--- START ---

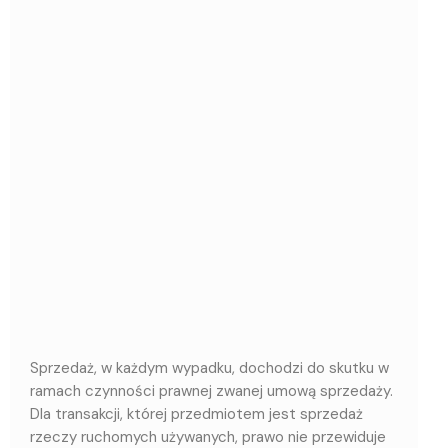
Sprzedaż, w każdym wypadku, dochodzi do skutku w
ramach czynności prawnej zwanej umową sprzedaży.
Dla transakcji, której przedmiotem jest sprzedaż
rzeczy ruchomych używanych, prawo nie przewiduje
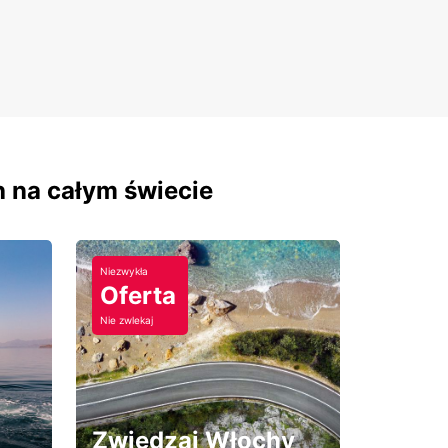
h na całym świecie
Niezwykła
Oferta
Nie zwlekaj
Zwiedzaj Włochy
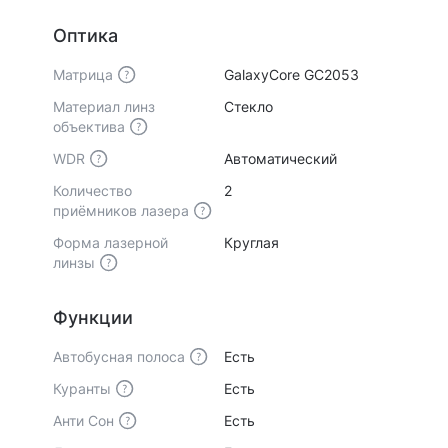
Оптика
Матрица
GalaxyCore GC2053
Материал линз
Стекло
объектива
WDR
Автоматический
Количество
2
приёмников лазера
Форма лазерной
Круглая
линзы
Функции
Автобусная полоса
Есть
Куранты
Есть
Анти Сон
Есть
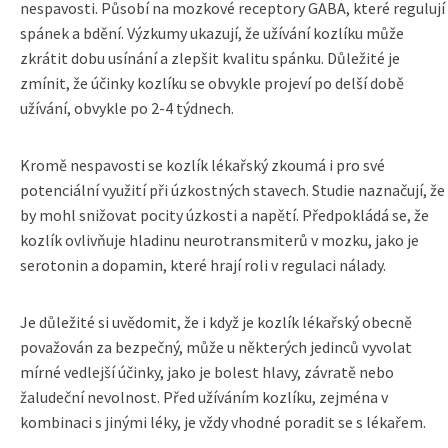
nespavosti. Působí na mozkové receptory GABA, které regulují
spánek a bdění. Výzkumy ukazují, že užívání kozlíku může
zkrátit dobu usínání a zlepšit kvalitu spánku. Důležité je
zmínit, že účinky kozlíku se obvykle projeví po delší době
užívání, obvykle po 2-4 týdnech.
Kromě nespavosti se kozlík lékařský zkoumá i pro své
potenciální využití při úzkostných stavech. Studie naznačují, že
by mohl snižovat pocity úzkosti a napětí. Předpokládá se, že
kozlík ovlivňuje hladinu neurotransmiterů v mozku, jako je
serotonin a dopamin, které hrají roli v regulaci nálady.
Je důležité si uvědomit, že i když je kozlík lékařský obecně
považován za bezpečný, může u některých jedinců vyvolat
mírné vedlejší účinky, jako je bolest hlavy, závratě nebo
žaludeční nevolnost. Před užíváním kozlíku, zejména v
kombinaci s jinými léky, je vždy vhodné poradit se s lékařem.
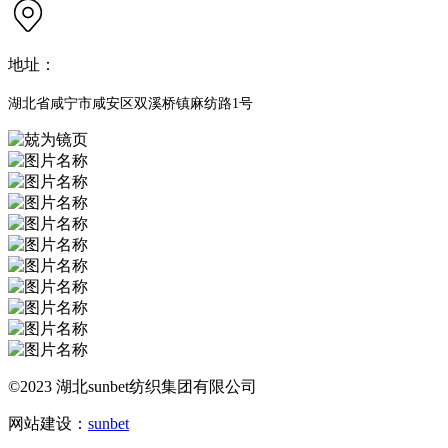
地址：
湖北省咸宁市咸安区双溪桥镇麻纺路1号
©2023 湖北sunbet纺织集团有限公司
网站建设：
sunbet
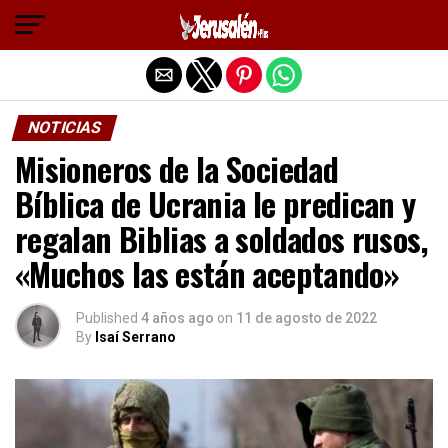
Salir de la versión móvil
NOTICIAS
Misioneros de la Sociedad
Bíblica de Ucrania le predican y
regalan Biblias a soldados rusos,
«Muchos las están aceptando»
Published
4 años ago
on
11 de agosto de 2022
By
Isaí Serrano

--- END ---

:: TASK BRIEF ::
Output exactly those lines of the data above that run from the line with "kozlík ovlivňuje hladinu" up to and including the line with "regalan Biblias a". No pictures go in.

:: OUTPUT OF THE EXERCISE ::
kozlík ovlivňuje hladinu neurotransmiterů v mozku, jako je
serotonin a dopamin, které hrají roli v regulaci nálady.
Je důležité si uvědomit, že i když je kozlík lékařský obecně
považován za bezpečný, může u některých jedinců vyvolat
mírné vedlejší účinky, jako je bolest hlavy, závratě nebo
žaludeční nevolnost. Před užíváním kozlíku, zejména v
kombinaci s jinými léky, je vždy vhodné poradit se s lékařem.
地址：
湖北省咸宁市咸安区双溪桥镇麻纺路1号
©2023 湖北sunbet纺织集团有限公司
网站建设：
sunbet
Salir de la versión móvil
NOTICIAS
Misioneros de la Sociedad
Bíblica de Ucrania le predican y
regalan Biblias a soldados rusos,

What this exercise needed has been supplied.